In other words, even in an act intended to demonstrate strength and political unity to enable the conditions for a political amnesty for those already convicted and those who must reach prison through the path paved by abundant evidence, the main leaders are no longer able to move freely in spaces in which they used to perform as true Popstars. Some of them go and pay the necessary toll to avoid falling into disgrace, but they have left aside the submission that characterizes adherence to leaders with an authoritarian profile.

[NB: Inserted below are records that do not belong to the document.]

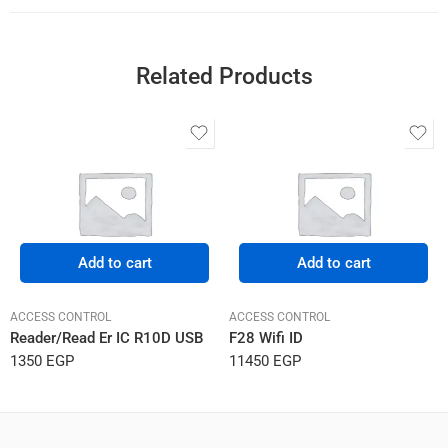
Related Products
Add to cart
Add to cart
ACCESS CONTROL
ACCESS CONTROL
Reader/Read Er IC R10D USB
F28 Wifi ID
1350
EGP
11450
EGP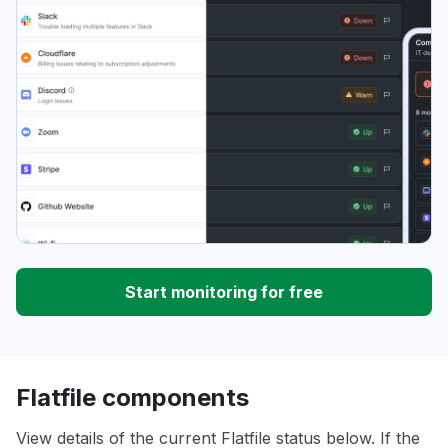
Start monitoring for free
Flatfile components
View details of the current Flatfile status below. If the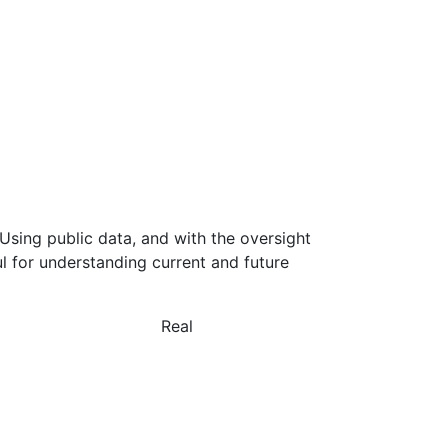
Using public data, and with the oversight
l for understanding current and future
Real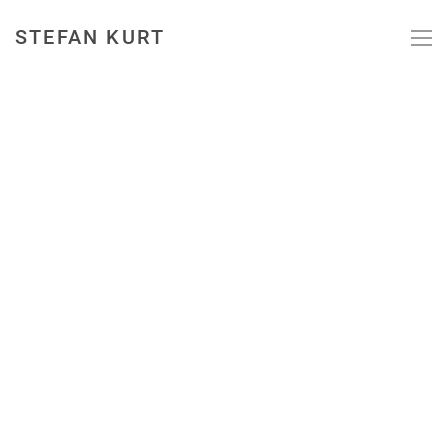
STEFAN KURT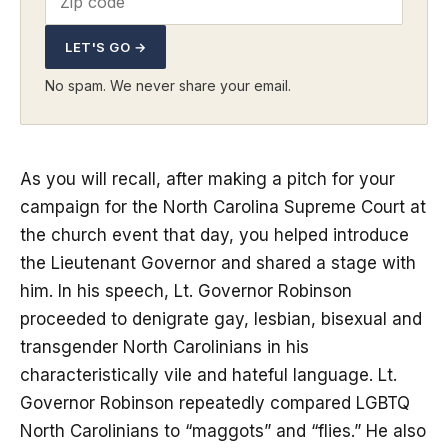
LET'S GO →
No spam. We never share your email.
As you will recall, after making a pitch for your
campaign for the North Carolina Supreme Court at
the church event that day, you helped introduce
the Lieutenant Governor and shared a stage with
him. In his speech, Lt. Governor Robinson
proceeded to denigrate gay, lesbian, bisexual and
transgender North Carolinians in his
characteristically vile and hateful language. Lt.
Governor Robinson repeatedly compared LGBTQ
North Carolinians to “maggots” and “flies.” He also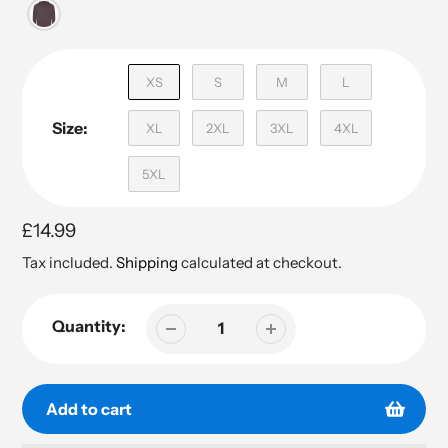
XS
S
M
L
Size:
XL
2XL
3XL
4XL
5XL
Regular
£14.99
price
Tax included.
Shipping
calculated at checkout.
Quantity:
Add to cart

It is true that Jair Bolsonaro remains an influential leader. But it is clear that Lula's victory and the evidence that he and his praetorian guard were conspiring against the popular sovereignty of the vote are making him lose the ability to attract sectors beyond those fanaticized by the ideology of the ultra-right and by the blindness imposed by the merchants of the faith, who manipulate the word of God with the aim of gaining political power and accumulating material wealth.

Thus, the right tends to become increasingly restricted to sectors less sensitive to dialogue and a prisoner of Jair Bolsonaro's toxic leadership, which will prevent the construction of any concerted transition, a process in which the leader's commitment is essential. The most emblematic case of this was carried out by the then president Lula who, unable to compete in a third consecutive election, in 2010, anointed his successor and made all his authority and legitimacy available to her, without which it would not be possible to achieve the objective of continue the political project.

The differences between the two are so great that, while Jair Bolsonaro calls for an act to plead for amnesty and is no longer able to attract the social sectors that he was once able to galvanize, Lula called for the act on January 8th and brought together the main political and social authorities. judiciary of the country to build the necessary political conditions for the restoration of democracy, the economic and social development of the nation and to hold accountable all those who used the power granted to them by democracy to steal it from the Brazilian people. It is this unity in the democratic field that is allowing us to advance in punishing the coup plotters, much more than was possible post-dictatorship.

*Gerson Almeida, sociologist, former councilor and former secretary of the environment of Porto Alegre, he was national secretary of social articulation in the Lula 2 government.